# [Task to carry out]
Name every opening or passage mentioned in the fuse end fitting abstract below, along with the part each one is in.

# [Supplied text]

☆ ☆ ☆ ☆ ☆ ☆ ☆

Abstract:
An end fitting for a high-voltage fuse is disclosed. A conductive end ferrule of the fuse has an enlargement formed near one end thereof, the enlargement having a shoulder remote from the fuse end which defines an exhaust port. The end fitting has a pair of arms with slots for selectively engaging or disengaging a fuse mounting and an externally threaded collar between the arms. The collar has an aperture with a shoulder on the wall thereof which engages the shoulder on the fuse so that the fuse end protrudes from the collar. The collar mates with an exhaust control device having a threaded bore therethrough. The bore contains a lip designed to engage the fuse end. When the fuse is inserted through the aperture in the collar so that the shoulders engage each other, the exhaust control device may be screwed onto the collar to trap the enlargement shoulder and the fuse end between the collar shoulder and the lip thereby mounting the arms to the fuse and closing the exhaust port with the exhaust control device.

☆ ☆ ☆ ☆ ☆ ☆ ☆

# [Extracted material]
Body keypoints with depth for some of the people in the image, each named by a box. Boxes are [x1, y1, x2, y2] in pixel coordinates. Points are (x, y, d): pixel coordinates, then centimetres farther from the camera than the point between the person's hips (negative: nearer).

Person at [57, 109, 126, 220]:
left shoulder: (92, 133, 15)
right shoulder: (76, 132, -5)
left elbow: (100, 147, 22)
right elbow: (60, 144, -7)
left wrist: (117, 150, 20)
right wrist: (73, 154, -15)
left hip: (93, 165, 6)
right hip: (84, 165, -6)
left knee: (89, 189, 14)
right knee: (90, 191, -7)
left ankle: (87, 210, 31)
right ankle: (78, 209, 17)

☆ ☆ ☆ ☆ ☆ ☆ ☆

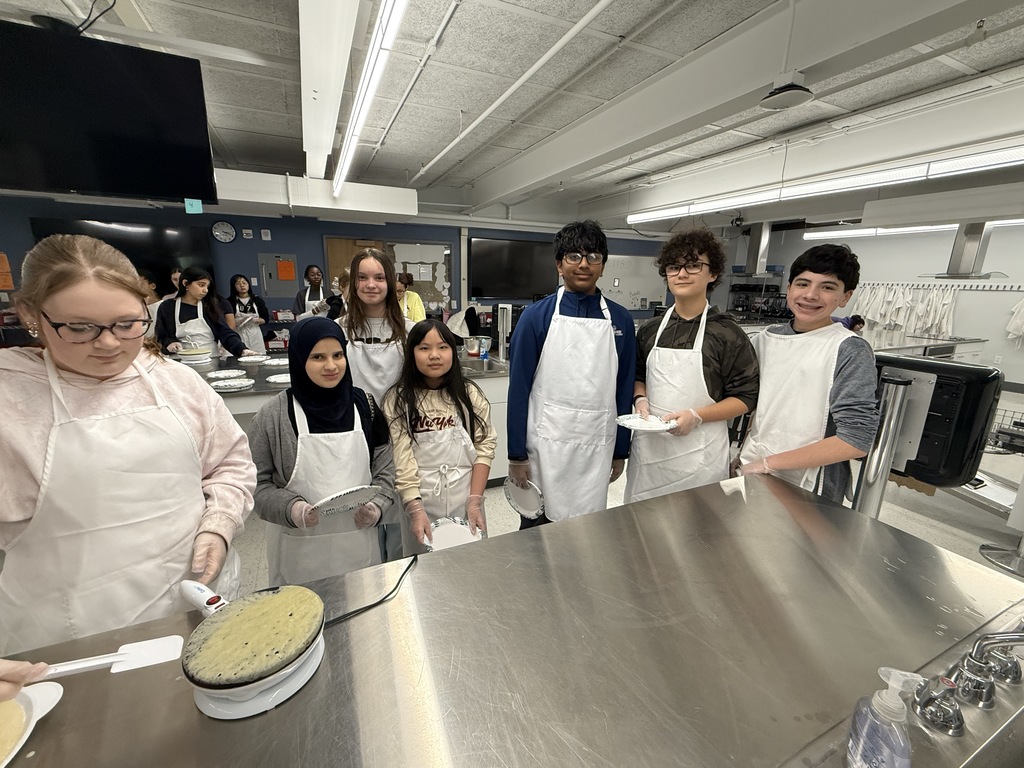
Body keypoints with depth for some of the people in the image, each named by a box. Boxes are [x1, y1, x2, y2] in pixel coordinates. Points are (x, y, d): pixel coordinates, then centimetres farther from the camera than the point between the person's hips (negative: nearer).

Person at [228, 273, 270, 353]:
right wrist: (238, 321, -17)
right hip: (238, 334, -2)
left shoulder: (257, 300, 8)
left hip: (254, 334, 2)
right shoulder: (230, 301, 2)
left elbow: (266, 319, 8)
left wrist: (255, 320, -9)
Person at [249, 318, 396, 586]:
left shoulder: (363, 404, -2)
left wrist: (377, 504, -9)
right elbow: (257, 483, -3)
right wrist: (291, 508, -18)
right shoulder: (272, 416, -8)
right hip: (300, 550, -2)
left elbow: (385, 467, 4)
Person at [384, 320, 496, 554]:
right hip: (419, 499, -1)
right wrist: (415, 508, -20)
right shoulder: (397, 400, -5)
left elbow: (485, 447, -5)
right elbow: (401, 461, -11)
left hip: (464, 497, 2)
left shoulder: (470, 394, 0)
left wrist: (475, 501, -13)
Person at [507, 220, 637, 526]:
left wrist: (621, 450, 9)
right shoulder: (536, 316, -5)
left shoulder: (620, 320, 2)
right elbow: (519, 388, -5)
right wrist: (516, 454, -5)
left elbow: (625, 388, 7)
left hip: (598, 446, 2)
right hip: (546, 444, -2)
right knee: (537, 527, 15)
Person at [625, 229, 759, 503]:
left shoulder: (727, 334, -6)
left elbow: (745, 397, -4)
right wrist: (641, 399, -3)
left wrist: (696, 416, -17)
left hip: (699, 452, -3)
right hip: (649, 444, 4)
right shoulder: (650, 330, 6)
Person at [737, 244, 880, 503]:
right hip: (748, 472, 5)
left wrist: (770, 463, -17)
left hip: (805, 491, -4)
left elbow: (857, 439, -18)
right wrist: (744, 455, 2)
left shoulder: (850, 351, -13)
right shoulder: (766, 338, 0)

☆ ☆ ☆ ☆ ☆ ☆ ☆

# [Response to the exercise]
- Exhaust port: defined by the shoulder on the enlargement of the conductive end ferrule
- Slots: in the pair of arms of the end fitting
- Aperture: in the externally threaded collar
- Threaded bore: through the exhaust control device